→ DATASET EXCERPTS:
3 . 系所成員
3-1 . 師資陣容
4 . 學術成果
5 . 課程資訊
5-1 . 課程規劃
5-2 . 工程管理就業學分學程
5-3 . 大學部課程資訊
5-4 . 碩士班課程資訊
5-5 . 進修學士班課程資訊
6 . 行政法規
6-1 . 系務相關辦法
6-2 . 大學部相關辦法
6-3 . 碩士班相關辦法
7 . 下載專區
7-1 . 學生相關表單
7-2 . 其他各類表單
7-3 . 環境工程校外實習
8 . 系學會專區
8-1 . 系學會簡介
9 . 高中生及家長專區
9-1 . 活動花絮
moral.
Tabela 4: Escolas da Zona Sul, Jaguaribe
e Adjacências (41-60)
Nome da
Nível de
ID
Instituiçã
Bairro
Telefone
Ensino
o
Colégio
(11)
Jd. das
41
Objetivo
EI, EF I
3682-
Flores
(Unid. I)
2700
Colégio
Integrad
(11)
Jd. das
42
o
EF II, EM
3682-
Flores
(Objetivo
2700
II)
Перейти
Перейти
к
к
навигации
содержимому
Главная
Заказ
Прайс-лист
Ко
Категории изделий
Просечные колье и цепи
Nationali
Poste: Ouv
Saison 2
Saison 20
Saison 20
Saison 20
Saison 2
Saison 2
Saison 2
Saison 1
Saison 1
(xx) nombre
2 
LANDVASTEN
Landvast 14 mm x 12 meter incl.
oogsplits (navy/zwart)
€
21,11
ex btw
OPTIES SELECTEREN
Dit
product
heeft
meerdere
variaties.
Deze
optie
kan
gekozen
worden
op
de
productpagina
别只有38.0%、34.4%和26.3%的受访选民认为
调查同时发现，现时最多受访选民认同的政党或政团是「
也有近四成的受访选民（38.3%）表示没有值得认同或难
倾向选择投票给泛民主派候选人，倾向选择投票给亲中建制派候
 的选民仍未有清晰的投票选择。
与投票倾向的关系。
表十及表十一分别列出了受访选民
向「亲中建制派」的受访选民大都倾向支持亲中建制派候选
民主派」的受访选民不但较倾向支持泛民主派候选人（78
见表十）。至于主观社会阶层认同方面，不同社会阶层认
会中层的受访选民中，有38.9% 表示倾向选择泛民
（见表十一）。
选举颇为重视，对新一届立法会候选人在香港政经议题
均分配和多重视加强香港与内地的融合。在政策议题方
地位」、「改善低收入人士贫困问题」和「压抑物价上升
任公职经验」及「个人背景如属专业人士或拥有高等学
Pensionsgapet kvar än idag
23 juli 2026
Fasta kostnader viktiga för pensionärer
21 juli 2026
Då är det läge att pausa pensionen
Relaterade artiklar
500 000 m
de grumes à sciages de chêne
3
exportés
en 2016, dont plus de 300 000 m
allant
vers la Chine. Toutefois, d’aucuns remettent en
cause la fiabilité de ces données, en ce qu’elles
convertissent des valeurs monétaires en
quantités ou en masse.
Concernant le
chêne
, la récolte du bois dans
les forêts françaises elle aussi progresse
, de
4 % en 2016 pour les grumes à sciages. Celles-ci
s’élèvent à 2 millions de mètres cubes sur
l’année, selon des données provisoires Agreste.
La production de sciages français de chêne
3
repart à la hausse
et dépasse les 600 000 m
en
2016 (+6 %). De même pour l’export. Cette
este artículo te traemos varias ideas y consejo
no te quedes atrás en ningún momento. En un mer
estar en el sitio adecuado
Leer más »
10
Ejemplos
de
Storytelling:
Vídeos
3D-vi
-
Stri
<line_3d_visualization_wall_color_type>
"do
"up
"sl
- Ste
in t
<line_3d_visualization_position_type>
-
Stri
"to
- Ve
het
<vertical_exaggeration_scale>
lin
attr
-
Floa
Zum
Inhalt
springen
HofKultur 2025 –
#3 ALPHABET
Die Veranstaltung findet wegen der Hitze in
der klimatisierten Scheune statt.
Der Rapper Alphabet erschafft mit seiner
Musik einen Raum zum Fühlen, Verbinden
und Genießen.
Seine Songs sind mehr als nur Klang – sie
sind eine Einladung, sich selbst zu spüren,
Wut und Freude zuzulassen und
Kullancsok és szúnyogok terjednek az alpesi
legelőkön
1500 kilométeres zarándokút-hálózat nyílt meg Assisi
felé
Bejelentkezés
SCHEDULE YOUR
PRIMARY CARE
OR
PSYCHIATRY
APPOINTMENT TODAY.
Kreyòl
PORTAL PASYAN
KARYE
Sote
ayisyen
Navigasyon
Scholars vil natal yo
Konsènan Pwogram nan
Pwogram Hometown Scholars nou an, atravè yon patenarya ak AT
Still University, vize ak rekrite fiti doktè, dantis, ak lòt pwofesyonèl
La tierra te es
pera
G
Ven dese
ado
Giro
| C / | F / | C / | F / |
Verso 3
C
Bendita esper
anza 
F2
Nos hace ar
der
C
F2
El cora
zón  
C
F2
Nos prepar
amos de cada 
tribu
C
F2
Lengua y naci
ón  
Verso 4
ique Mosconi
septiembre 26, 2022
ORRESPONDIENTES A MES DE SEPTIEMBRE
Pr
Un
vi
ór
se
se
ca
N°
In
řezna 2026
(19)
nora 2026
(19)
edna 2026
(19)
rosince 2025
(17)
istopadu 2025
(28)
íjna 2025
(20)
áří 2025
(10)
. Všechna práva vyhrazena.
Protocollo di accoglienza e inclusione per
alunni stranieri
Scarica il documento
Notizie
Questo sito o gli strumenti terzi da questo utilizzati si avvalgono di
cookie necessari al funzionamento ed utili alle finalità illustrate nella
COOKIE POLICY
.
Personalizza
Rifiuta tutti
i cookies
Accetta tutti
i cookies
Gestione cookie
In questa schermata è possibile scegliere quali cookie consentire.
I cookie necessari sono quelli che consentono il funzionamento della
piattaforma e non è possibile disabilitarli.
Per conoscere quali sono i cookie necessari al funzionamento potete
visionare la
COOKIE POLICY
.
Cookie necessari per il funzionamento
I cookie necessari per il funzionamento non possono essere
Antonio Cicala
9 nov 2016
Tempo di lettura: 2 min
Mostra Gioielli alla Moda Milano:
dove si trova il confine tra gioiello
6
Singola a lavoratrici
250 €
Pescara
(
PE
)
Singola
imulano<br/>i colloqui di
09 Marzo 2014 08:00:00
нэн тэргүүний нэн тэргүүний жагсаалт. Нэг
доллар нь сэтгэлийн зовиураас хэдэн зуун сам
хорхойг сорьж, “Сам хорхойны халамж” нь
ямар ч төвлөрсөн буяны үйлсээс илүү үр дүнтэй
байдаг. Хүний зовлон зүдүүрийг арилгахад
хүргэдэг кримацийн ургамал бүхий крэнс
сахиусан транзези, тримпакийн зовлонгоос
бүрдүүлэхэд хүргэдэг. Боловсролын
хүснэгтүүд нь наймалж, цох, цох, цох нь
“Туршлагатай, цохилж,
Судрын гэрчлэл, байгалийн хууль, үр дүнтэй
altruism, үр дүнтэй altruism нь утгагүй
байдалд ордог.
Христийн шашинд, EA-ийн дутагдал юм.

→ WHAT IS NEEDED:
Reproduce the lines of the entries above from the one with "imulano<br/>i colloqui di" to the one with "ямар ч төвлөрсөн буяны үйлсээс илүү үр дүнтэй", both included, exactly and without any other line.

→ RESULT:
imulano<br/>i colloqui di
09 Marzo 2014 08:00:00
нэн тэргүүний нэн тэргүүний жагсаалт. Нэг
доллар нь сэтгэлийн зовиураас хэдэн зуун сам
хорхойг сорьж, “Сам хорхойны халамж” нь
ямар ч төвлөрсөн буяны үйлсээс илүү үр дүнтэй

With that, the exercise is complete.